Fresenius also contends that, because dialysis was an essential health benefit as of 2014, it must have been an essential health benefit before 2014. (ECF No. 58 at 1.) But the issue is whether an insurance company assessing the issue before the benchmark plans were adopted, and thus before "essential health benefits" were formally defined, would have been unreasonable to conclude that dialysis was not an essential health benefit. Thus, to assess the reasonableness of Humana's decision to exclude coverage for dialysis in 2013, the court would look to how an insurer in 2013 would have understood the term "essential health benefits." Aside from the arguments rejected above, Fresenius does not develop or support an argument as to what an insurer in 2013 would have reasonably understood as to the meaning and scope of the term essential health benefits.
Therefore, Fresenius has failed to show that Humana's conclusion in 2013 that dialysis was not an essential health benefit was unreasonable. Consequently, the court must deny Fresenius's motion for partial summary judgment.
IV. Conclusion
The court finds that it must deny both sides' motions for partial summary judgment. The parties agree that the question before the court is whether it was reasonable for the defendants to conclude that dialysis was not an essential health benefit in 2013. To prevail on its motion Fresenius must prove that there is no dispute of material fact that Humana was unreasonable in concluding that dialysis was not an essential health benefit. But Fresenius's primary argument is built upon an unsound foundation. Although Congress identified the categories of items and services that must be covered when defining what services constitute an essential health benefit, it left it to the Secretary to define what items and services within those categories constitute essential health benefits. The fact that dialysis for persons suffering from end stage renal disease might be regarded as "chronic disease management" does not mean that it was an essential health benefit.

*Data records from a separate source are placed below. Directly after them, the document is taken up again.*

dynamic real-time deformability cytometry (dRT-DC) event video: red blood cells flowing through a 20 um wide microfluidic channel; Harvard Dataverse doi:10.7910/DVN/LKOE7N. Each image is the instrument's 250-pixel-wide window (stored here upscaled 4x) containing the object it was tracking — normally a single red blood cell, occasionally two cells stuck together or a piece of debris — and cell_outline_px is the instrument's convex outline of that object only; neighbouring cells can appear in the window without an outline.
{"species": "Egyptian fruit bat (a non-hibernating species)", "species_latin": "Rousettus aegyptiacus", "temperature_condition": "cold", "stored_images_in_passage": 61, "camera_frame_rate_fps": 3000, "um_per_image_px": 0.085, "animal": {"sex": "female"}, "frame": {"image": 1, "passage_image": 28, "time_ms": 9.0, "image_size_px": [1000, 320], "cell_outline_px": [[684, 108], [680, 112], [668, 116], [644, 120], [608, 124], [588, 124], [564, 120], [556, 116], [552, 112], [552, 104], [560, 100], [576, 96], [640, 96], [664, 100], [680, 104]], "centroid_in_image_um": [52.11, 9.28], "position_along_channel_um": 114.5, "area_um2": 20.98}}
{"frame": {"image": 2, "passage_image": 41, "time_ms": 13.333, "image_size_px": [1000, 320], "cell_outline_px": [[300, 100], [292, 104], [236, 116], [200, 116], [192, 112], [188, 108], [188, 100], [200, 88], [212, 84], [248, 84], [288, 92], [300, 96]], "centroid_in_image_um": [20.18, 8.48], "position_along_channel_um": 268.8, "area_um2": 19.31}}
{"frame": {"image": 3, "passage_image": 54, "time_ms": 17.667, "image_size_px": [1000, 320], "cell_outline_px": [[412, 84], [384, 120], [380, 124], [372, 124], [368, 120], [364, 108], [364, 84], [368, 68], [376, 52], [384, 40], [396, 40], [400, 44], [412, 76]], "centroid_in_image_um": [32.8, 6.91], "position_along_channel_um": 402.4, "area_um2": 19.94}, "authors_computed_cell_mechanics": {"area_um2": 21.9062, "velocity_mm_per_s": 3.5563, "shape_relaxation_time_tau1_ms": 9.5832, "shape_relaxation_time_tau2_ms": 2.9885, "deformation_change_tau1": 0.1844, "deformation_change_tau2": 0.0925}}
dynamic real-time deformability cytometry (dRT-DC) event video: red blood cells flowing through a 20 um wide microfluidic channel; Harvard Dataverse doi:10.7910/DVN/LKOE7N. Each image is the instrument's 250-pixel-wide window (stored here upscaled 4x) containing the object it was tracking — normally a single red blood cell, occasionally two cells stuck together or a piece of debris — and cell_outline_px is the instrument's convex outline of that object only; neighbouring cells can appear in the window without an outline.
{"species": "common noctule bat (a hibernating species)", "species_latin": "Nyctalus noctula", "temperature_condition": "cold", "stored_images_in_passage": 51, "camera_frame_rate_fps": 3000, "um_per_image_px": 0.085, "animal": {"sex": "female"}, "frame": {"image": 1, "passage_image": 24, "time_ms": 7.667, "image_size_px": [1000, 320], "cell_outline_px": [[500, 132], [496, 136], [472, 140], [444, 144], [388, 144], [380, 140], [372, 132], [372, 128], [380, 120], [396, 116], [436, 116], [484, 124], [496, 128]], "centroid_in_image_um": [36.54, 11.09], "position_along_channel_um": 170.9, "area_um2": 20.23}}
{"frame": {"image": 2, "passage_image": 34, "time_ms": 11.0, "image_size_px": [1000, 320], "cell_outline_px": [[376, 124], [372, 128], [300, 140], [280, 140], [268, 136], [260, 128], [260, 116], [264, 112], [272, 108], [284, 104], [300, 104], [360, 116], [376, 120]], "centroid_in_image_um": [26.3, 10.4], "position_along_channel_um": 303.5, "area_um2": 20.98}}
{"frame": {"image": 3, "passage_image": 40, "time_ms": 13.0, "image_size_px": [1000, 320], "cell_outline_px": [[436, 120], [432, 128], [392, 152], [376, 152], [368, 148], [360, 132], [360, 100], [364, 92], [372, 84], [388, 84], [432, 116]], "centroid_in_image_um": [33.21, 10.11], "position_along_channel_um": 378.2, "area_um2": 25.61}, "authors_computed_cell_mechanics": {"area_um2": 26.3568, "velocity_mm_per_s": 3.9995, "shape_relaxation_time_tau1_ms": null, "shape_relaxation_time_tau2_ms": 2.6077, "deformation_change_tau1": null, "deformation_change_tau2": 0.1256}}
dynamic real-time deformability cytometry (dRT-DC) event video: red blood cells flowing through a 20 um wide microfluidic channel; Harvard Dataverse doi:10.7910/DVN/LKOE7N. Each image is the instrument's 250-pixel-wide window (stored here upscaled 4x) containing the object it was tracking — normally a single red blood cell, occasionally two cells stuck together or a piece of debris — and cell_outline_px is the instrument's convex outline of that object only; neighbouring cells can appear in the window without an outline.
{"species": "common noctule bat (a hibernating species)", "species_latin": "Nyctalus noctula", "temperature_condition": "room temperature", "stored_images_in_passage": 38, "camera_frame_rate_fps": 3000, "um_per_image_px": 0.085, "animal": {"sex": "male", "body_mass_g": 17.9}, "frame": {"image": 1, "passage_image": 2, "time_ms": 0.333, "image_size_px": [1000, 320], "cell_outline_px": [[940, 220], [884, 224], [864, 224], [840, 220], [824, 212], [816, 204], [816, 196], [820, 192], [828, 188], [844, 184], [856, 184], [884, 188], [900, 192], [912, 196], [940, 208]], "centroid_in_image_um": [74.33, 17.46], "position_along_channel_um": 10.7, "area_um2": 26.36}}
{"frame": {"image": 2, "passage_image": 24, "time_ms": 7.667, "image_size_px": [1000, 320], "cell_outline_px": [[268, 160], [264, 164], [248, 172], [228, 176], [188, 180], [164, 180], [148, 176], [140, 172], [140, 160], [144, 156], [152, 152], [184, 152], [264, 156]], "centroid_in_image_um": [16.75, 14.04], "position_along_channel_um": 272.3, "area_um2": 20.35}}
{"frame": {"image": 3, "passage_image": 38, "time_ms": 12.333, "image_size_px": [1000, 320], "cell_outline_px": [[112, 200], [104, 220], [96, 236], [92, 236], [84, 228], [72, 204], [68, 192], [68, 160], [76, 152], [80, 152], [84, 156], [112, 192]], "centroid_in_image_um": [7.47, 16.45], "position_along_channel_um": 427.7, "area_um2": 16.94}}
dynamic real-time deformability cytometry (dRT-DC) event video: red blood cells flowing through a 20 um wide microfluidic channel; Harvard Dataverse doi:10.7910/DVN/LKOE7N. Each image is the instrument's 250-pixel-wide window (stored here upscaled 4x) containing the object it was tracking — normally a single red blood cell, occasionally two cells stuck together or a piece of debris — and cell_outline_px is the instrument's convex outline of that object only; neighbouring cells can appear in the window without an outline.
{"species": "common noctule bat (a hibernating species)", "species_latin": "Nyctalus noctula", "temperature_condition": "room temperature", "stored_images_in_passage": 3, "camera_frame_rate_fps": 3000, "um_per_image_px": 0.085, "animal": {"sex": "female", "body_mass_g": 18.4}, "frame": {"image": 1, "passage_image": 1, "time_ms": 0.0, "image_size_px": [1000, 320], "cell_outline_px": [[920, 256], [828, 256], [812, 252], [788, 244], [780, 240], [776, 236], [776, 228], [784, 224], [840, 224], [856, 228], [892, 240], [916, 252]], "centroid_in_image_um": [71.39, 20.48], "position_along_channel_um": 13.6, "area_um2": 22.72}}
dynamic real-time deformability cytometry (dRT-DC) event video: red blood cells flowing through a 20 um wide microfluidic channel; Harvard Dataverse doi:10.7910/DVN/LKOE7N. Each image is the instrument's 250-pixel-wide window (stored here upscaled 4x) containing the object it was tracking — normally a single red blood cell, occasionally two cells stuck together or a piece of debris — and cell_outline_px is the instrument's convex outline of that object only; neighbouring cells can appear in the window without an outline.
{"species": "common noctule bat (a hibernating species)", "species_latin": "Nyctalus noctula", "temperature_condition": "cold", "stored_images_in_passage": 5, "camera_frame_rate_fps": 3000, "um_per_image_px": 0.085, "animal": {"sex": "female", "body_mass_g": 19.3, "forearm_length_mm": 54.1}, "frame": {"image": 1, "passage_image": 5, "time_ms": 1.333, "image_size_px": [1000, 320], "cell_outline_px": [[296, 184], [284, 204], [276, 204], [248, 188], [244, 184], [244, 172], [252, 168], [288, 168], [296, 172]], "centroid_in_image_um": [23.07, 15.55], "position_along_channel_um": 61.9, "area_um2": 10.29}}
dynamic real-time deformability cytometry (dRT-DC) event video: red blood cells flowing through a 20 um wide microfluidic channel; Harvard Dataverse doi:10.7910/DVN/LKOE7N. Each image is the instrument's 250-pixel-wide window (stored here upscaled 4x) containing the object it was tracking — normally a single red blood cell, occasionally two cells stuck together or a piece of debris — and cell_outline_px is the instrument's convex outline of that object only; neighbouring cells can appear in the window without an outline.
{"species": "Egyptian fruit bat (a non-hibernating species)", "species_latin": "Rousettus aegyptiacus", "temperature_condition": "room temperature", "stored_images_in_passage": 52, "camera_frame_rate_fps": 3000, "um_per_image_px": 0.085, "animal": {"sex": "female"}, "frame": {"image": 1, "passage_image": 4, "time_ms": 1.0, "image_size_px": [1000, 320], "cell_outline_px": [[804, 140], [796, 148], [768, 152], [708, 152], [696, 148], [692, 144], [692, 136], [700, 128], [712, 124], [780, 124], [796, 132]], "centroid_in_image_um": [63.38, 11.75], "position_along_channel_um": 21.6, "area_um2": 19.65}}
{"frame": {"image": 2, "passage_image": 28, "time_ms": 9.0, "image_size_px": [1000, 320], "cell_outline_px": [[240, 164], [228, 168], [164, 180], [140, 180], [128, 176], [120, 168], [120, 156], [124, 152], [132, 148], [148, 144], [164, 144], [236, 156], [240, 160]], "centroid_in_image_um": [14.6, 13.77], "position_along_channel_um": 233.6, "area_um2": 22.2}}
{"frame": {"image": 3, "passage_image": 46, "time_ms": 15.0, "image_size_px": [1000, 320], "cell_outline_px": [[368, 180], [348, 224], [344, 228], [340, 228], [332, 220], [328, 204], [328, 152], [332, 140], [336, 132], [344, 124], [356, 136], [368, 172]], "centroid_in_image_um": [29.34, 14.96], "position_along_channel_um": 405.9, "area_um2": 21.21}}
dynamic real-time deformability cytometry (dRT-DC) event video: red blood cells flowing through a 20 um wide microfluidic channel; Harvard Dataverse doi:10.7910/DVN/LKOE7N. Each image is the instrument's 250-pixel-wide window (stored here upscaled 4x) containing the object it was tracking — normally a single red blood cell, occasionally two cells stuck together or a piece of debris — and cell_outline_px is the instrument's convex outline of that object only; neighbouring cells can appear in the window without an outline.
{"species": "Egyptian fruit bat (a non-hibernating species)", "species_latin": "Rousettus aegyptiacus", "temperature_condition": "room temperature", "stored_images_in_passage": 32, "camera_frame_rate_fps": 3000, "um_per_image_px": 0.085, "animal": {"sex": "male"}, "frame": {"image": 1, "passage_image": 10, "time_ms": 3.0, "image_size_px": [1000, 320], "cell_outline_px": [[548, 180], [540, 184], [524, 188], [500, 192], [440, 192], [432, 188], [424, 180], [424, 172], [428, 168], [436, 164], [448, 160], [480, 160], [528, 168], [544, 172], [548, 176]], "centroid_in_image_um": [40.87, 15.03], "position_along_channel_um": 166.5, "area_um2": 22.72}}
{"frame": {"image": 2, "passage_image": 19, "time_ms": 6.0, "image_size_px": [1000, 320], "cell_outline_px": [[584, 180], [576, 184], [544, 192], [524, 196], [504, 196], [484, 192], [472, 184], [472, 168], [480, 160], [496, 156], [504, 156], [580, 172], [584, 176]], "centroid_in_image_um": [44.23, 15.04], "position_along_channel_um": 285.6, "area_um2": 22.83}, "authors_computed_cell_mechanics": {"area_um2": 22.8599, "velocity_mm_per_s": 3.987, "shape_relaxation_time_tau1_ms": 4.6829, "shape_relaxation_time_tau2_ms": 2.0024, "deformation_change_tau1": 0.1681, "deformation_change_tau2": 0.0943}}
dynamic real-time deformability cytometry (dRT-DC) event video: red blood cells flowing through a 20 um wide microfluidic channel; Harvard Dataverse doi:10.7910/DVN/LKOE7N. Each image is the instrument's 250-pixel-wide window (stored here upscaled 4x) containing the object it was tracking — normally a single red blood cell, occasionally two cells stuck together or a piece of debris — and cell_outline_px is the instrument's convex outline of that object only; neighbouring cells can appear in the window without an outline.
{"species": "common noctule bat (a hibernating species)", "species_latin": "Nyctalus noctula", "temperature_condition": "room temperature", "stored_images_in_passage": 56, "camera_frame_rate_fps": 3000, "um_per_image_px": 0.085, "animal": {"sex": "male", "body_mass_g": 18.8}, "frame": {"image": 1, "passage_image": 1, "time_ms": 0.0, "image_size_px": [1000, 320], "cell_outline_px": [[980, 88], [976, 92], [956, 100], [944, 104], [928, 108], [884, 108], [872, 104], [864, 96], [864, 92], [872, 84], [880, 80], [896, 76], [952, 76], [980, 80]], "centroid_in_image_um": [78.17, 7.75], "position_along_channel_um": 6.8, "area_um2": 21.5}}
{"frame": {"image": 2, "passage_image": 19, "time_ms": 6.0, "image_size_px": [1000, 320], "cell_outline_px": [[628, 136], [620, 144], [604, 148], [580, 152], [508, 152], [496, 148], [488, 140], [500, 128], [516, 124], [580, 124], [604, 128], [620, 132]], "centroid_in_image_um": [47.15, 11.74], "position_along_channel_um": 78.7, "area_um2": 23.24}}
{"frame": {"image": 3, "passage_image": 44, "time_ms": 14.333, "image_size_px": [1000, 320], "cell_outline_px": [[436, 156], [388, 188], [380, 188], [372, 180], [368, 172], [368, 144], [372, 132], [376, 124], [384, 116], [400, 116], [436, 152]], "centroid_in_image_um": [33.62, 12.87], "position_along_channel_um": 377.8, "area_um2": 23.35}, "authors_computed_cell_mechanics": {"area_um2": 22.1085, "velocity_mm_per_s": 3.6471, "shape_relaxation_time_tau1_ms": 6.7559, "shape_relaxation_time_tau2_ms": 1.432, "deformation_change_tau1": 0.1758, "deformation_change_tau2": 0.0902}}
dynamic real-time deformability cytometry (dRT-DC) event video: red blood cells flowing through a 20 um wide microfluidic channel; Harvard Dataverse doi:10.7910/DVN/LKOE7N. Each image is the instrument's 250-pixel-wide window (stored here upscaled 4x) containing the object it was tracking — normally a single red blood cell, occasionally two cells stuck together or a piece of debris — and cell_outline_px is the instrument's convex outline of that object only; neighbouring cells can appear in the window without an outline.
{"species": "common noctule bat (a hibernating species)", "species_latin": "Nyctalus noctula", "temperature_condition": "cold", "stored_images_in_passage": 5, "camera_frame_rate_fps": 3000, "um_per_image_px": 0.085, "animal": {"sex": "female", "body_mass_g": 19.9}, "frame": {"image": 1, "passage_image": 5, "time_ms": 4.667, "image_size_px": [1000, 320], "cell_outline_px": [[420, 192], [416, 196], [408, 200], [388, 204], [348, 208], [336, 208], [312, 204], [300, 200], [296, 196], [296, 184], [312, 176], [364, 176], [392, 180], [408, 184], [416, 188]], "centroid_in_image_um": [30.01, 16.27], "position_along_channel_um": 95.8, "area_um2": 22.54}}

The court must also deny Humana's motion. Humana contends that its conclusion that dialysis was not an essential health benefit was reasonable because dialysis was not expressly identified as an essential health benefit in the initial benchmark plans of 12 states. Setting aside the question of whether conclusions reached by other states suggests the reasonableness of a decision reached by an insurer in Wisconsin, Humana's position rests upon summaries of suspect validity as to whether each plan actually covered dialysis. Thus, the record before the court is insufficient to support summary judgment in Humana's favor.
IT IS THEREFORE ORDERED that the defendants' motion for partial summary judgment (ECF No. 44) is denied.
IT IS FURTHER ORDERED that the plaintiff's motion for partial summary judgment (ECF No. 47) is denied.
The Clerk shall set a telephonic conference to discuss further scheduling in this matter.
Dated at Milwaukee, Wisconsin this 5th day of September, 2017.